2023-04-13

Faraday Future宣布其首辆车下线日期、开始交付的更新时间表及三阶段交付计划


发布人 FF Team

美国加州洛杉矶,2023年4月13日 - 总部位于加州的全球共享智能电动出行生态系统公司Faraday Future Intelligent Electric Inc.(Nasdaq:FFIE)(“Faraday Future”,“FF”或“公司”)今天宣布了向用户开始交付FF 91的更新时间,包括FF 91三个阶段的交付计划以及其首辆车的下线日期。这是公司终极发布和交付系列活动的首次活动,也是公司发展的新篇章。下线活动将于太平洋夏令时4月14日下午6点通过FF APP、FF.com和FF社交渠道进行网络播报。


由于个别供应商告知公司他们将无法满足公司的时间要求,我们不得不更新了FF 91的开始交付时间以及之前宣布的三阶段交付计划。公司将于5月底开始第一阶段交付,具体计划如后所述。三阶段交付计划旨在持续实施公司的核心理念和共创共享的企业愿景。

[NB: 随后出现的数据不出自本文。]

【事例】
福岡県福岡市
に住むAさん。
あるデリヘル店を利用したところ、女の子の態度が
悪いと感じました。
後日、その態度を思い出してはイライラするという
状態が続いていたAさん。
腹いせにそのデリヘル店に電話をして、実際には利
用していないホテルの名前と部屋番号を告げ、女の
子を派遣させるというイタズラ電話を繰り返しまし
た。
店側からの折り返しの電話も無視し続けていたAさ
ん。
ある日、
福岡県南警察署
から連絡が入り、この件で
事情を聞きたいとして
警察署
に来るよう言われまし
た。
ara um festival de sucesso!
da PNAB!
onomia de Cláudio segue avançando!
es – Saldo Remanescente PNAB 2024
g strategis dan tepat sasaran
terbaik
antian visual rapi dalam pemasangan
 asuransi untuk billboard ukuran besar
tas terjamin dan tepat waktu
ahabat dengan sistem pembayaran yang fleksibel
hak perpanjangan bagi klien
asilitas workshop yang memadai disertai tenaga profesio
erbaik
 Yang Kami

FF 91交付计划的第一阶段是“行业专家未来主义者产品官(FPO)共创交付”。在第一阶段,第一批行业专家FPO将全额支付FF 91车辆的费用,以便预订车辆并接受车辆使用培训。行业专家FPO将在第二阶段开始拥有其预订的FF 91。公司预计第一阶段将于5月底开始。


FF 91交付计划的第二阶段是“FPO共创交付”。在第二阶段,所有FPO将全额支付购车款并将拥有FF 91。公司预计第二阶段将于2023年第二季度末开始,但须符合文后所述的条件。


继第二阶段之后,FF 91交付计划的第三阶段是“全面共创交付”。在第三阶段,公司将向所有全额支付FF 91购车款的塔尖用户交付FF 91汽车。第三阶段需及时获得足够的资金。


分三阶段的交付计划为我们的制造运营和市场需求提供了最大的灵活性,同时为我们的用户提供了最好的产品。这也将有助于缓解产能相对于市场需求的短缺。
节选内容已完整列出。